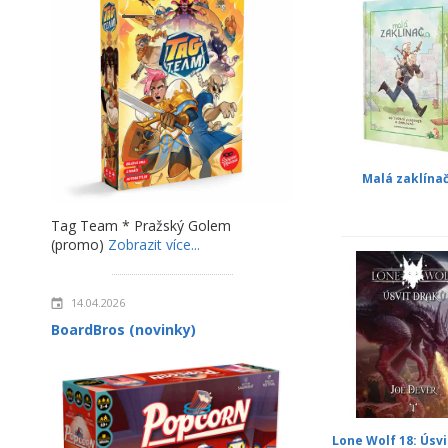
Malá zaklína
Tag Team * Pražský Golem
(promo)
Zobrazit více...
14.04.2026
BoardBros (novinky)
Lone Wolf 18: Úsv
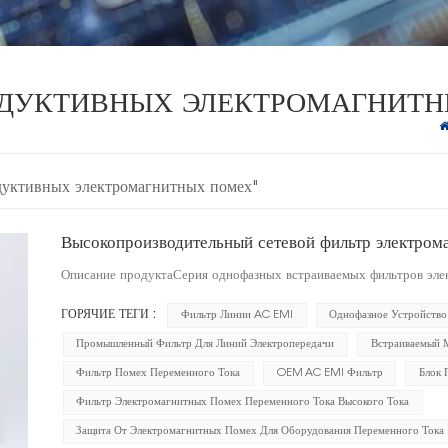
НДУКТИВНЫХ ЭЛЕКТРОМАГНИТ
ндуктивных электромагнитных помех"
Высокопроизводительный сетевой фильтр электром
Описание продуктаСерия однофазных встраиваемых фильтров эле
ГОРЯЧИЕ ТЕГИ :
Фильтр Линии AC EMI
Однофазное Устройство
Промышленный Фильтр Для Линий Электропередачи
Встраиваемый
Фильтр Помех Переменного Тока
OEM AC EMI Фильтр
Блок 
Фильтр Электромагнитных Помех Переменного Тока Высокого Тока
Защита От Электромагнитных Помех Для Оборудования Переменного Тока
==
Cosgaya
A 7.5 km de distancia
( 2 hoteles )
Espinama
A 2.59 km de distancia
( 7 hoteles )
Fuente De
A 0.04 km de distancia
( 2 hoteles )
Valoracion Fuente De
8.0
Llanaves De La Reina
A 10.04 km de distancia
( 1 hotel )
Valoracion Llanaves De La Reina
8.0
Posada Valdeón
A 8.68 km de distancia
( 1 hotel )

ACTIVITY => Return, from the data, each line where the string "Переменного" occurs.

REPLY =>
Фильтр Помех Переменного Тока
Фильтр Электромагнитных Помех Переменного Тока Высокого Тока
Защита От Электромагнитных Помех Для Оборудования Переменного Тока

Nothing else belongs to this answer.